[Plotted data images]
+--

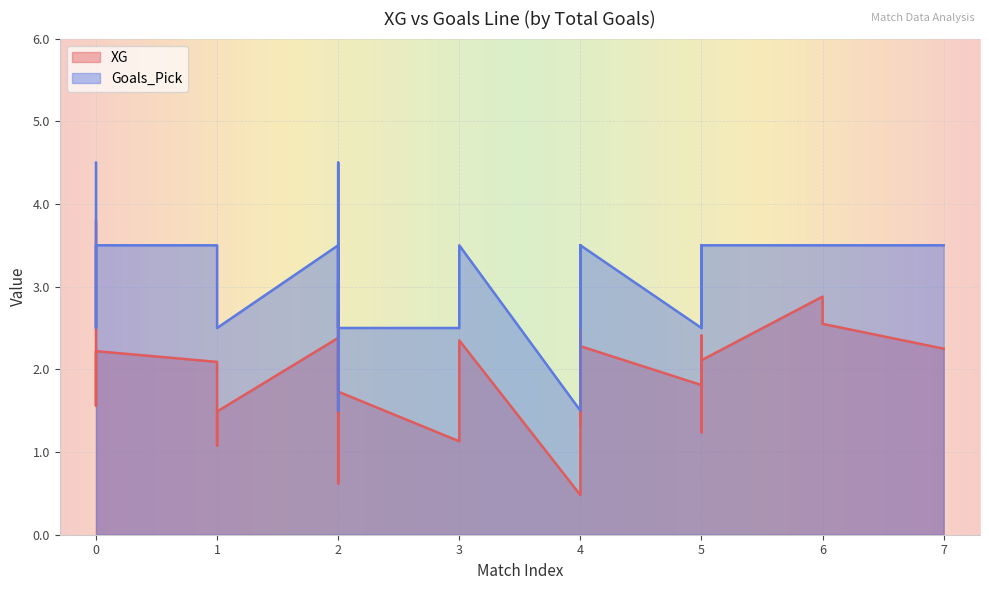

The value of Goals_Pick at 4 is 3.5. True or false?

True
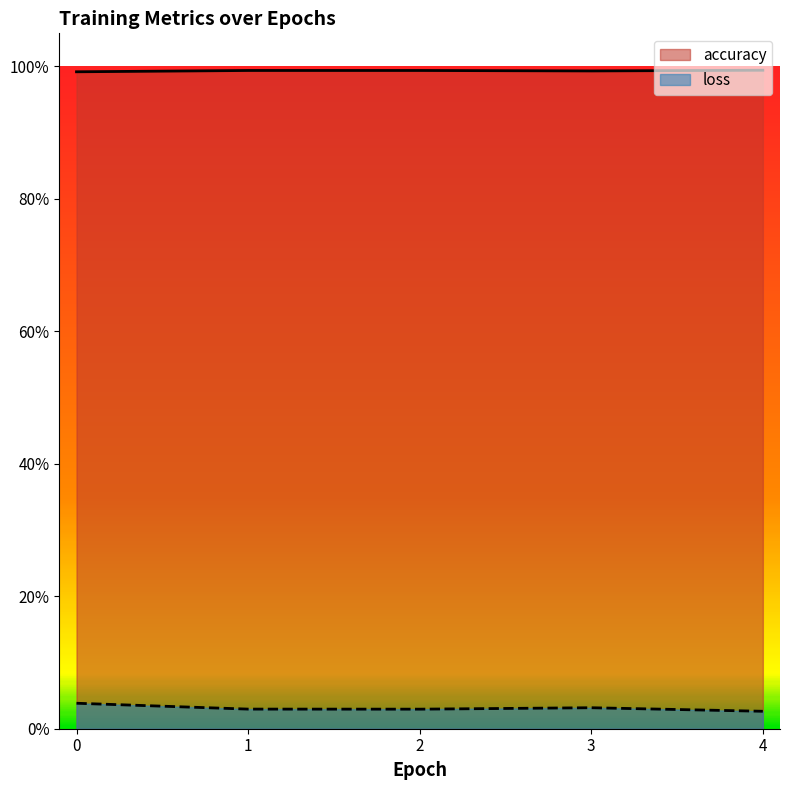

How many interior local peaks does the loss series have?

1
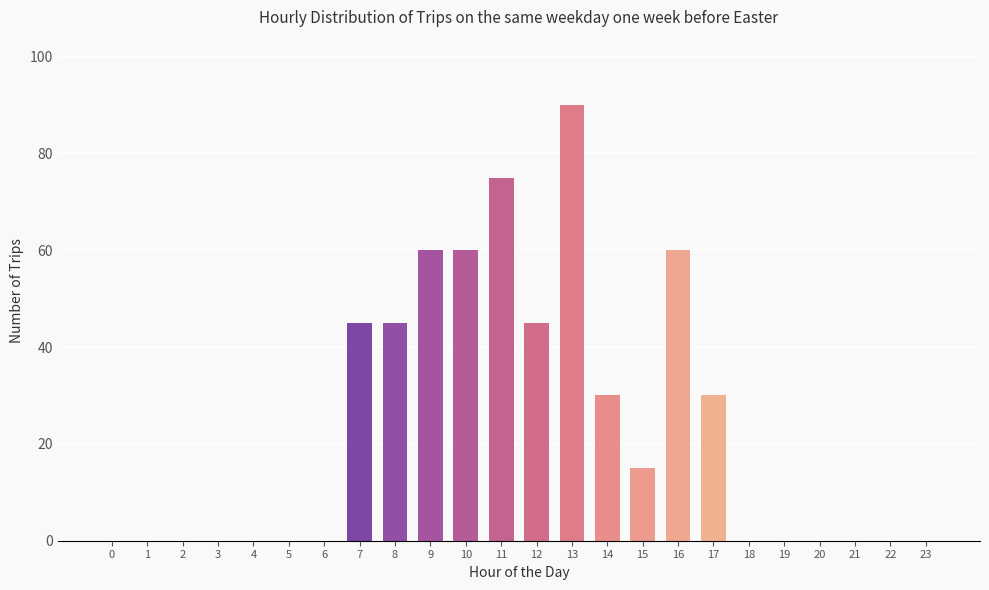

Reading left to right, extract all data points from this chart.

0=0	1=0	2=0	3=0	4=0	5=0	6=0	7=45	8=45	9=60	10=60	11=75	12=45	13=90	14=30	15=15	16=60	17=30	18=0	19=0	20=0	21=0	22=0	23=0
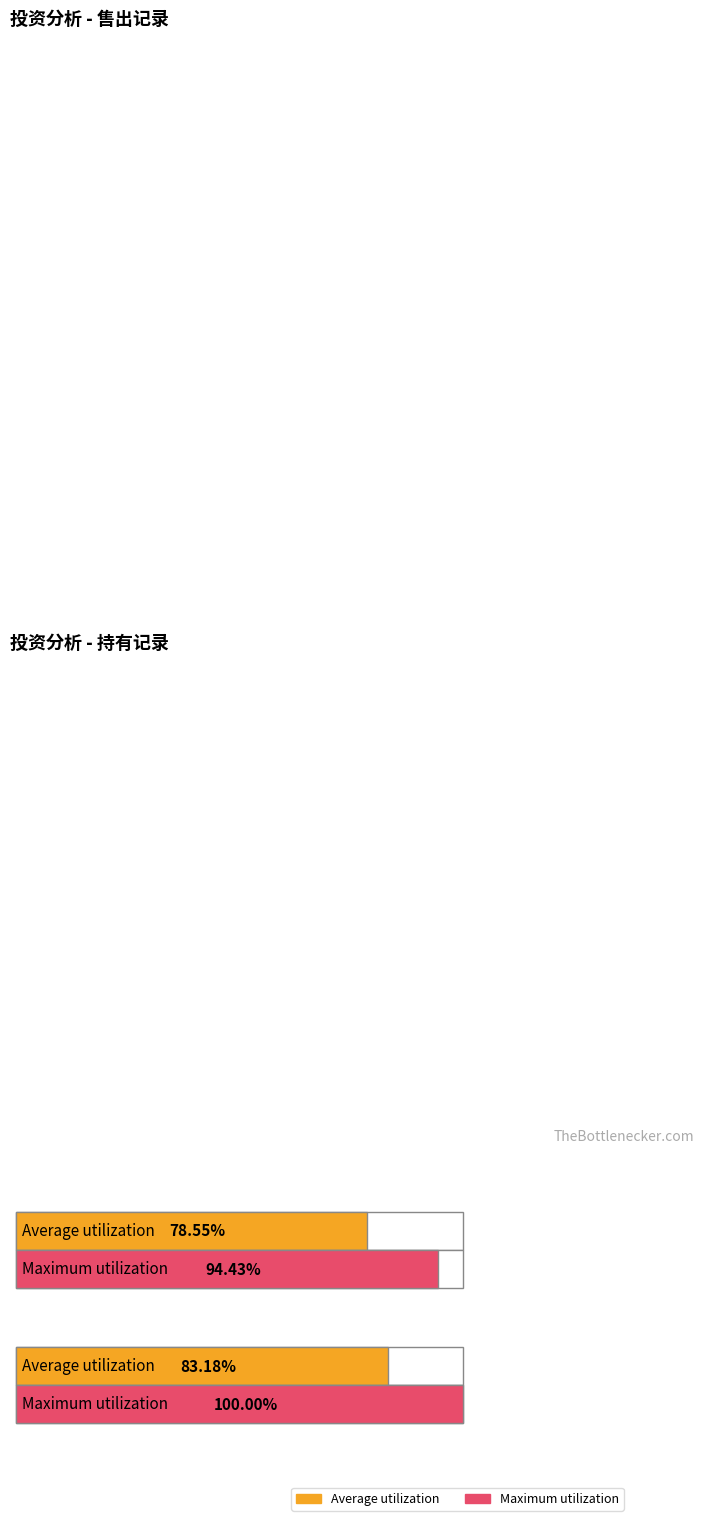

List the series in order of their overall mean, lowest first.

Average utilization, Maximum utilization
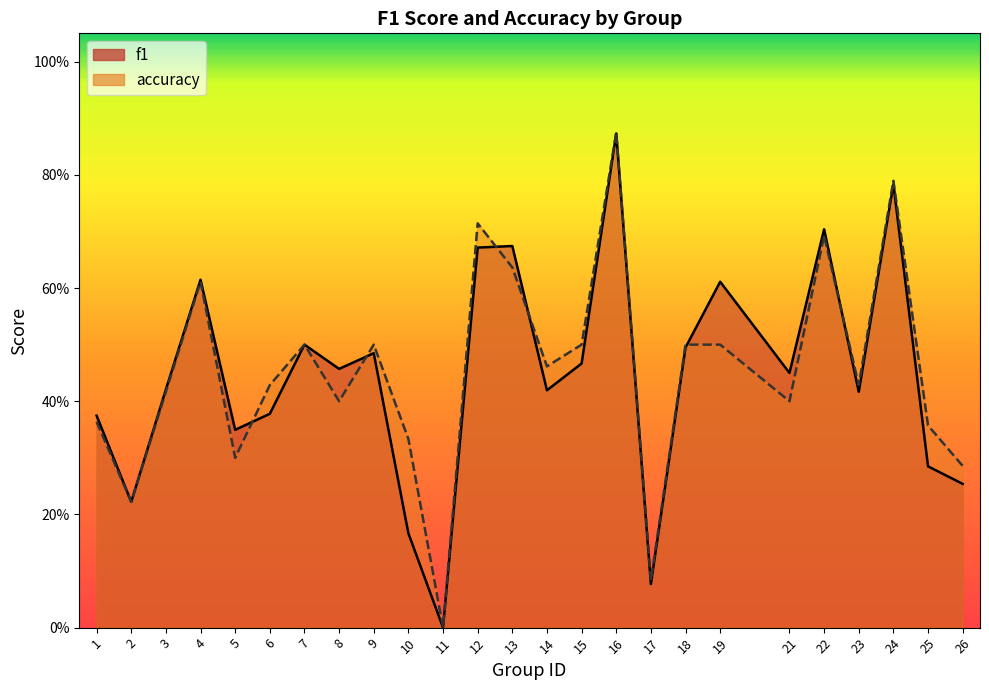

At which category is the sum across all series the highest?

16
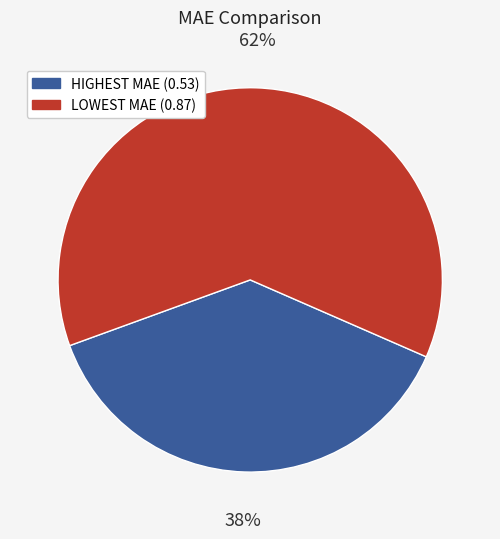

Which slice is the smallest?

HIGHEST MAE (0.53)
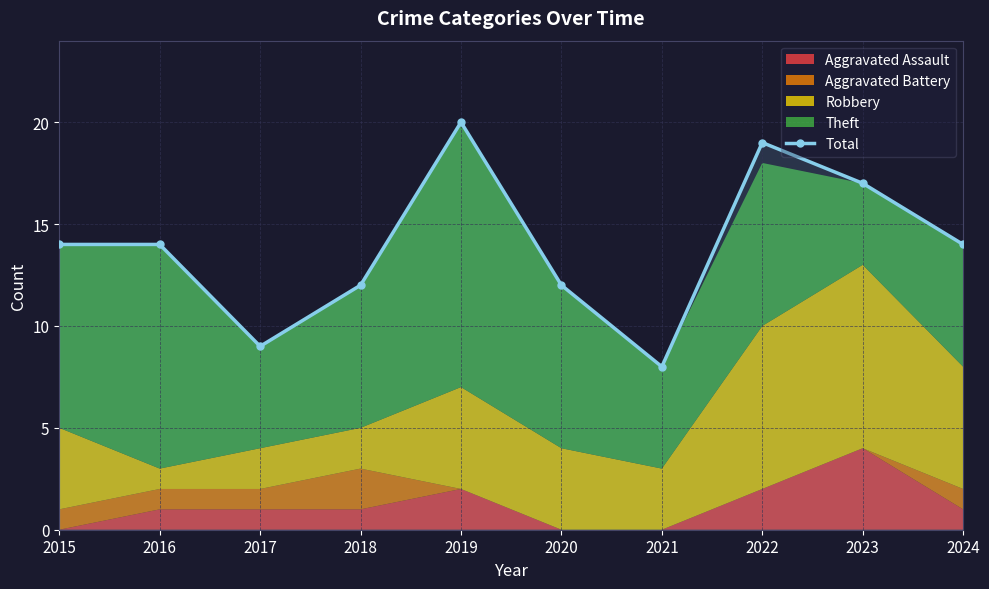

What is the change in value from 2016 to 2022?

+5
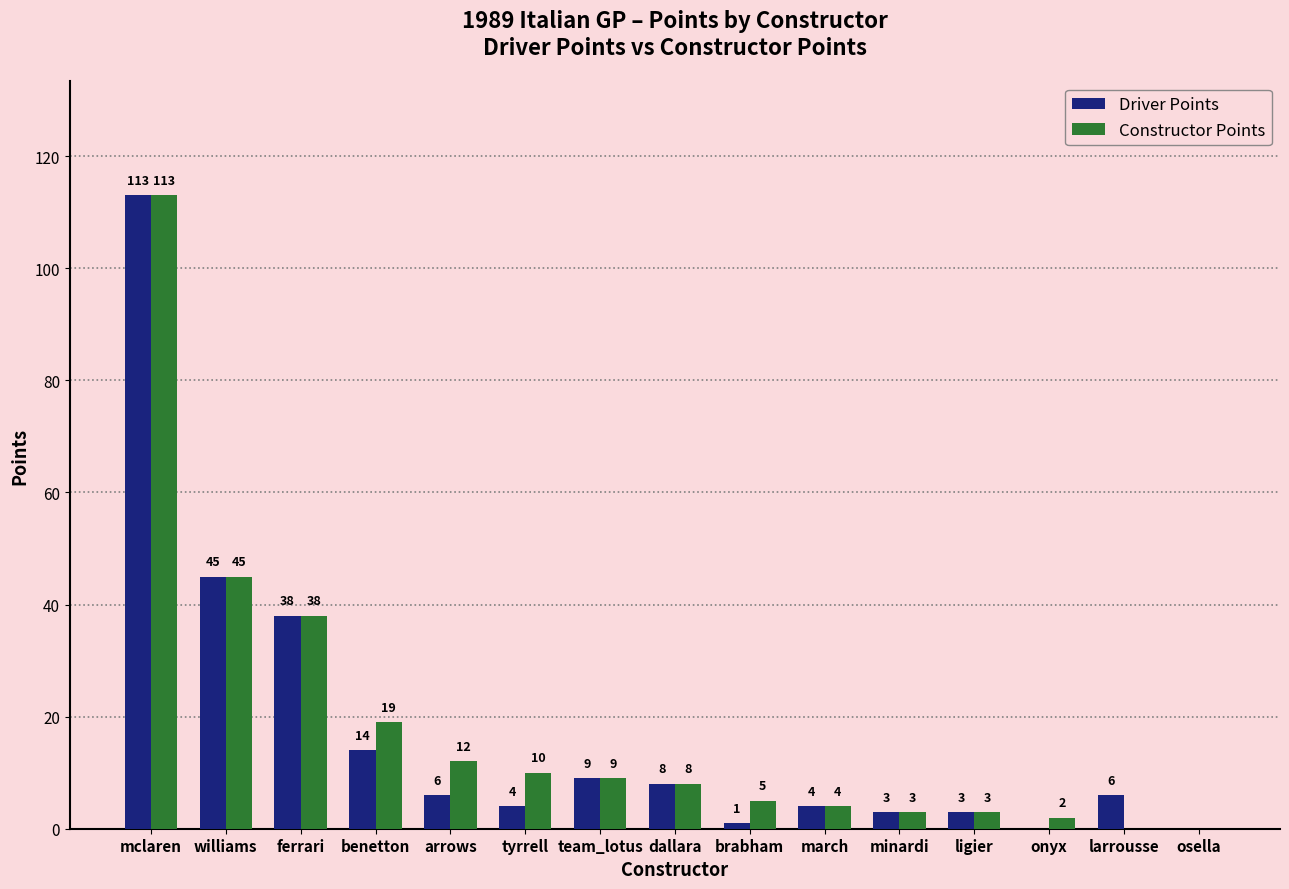

Where is Driver Points nearest to the value 56?

williams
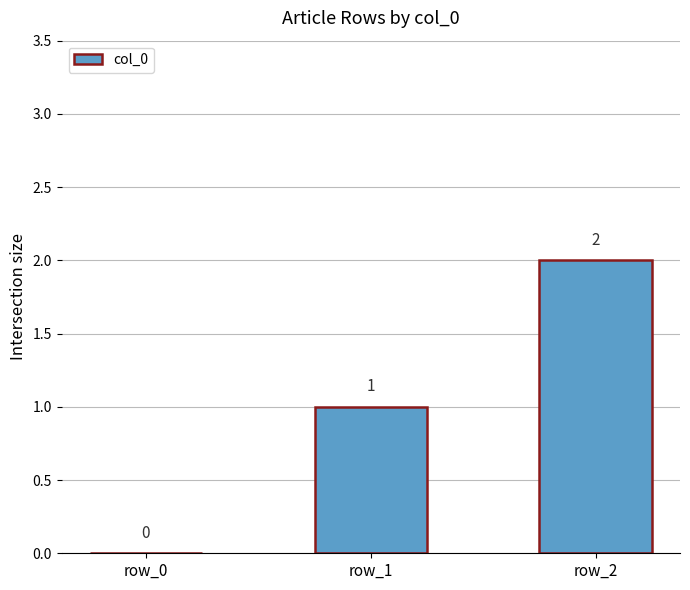

What is the sum of all values?

3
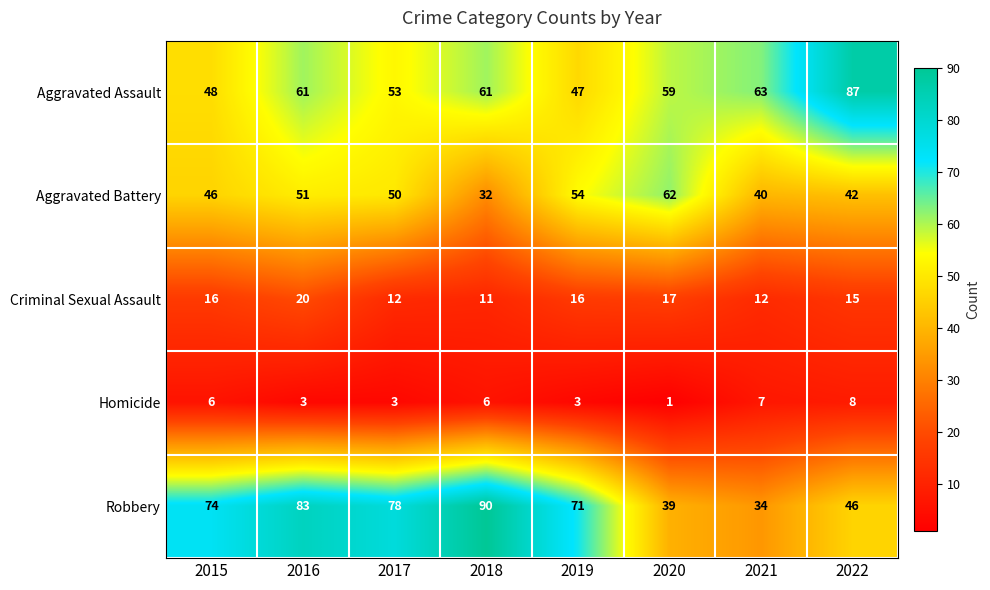

Which series has the largest range (max minus min)?

Robbery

+--

(BRIEF): Give every line of text in the material above as a JSON list of strings, one string per line, with blank lines omitted. Leave out the pictures.

(RESPONSE TO THIS EXERCISE):
[
  "The value of Goals_Pick at 4 is 3.5. True or false?",
  "True",
  "How many interior local peaks does the loss series have?",
  "1",
  "Reading left to right, extract all data points from this chart.",
  "0=0\t1=0\t2=0\t3=0\t4=0\t5=0\t6=0\t7=45\t8=45\t9=60\t10=60\t11=75\t12=45\t13=90\t14=30\t15=15\t16=60\t17=30\t18=0\t19=0\t20=0\t21=0\t22=0\t23=0",
  "List the series in order of their overall mean, lowest first.",
  "Average utilization, Maximum utilization",
  "At which category is the sum across all series the highest?",
  "16",
  "Which slice is the smallest?",
  "HIGHEST MAE (0.53)",
  "What is the change in value from 2016 to 2022?",
  "+5",
  "Where is Driver Points nearest to the value 56?",
  "williams",
  "What is the sum of all values?",
  "3",
  "Which series has the largest range (max minus min)?",
  "Robbery"
]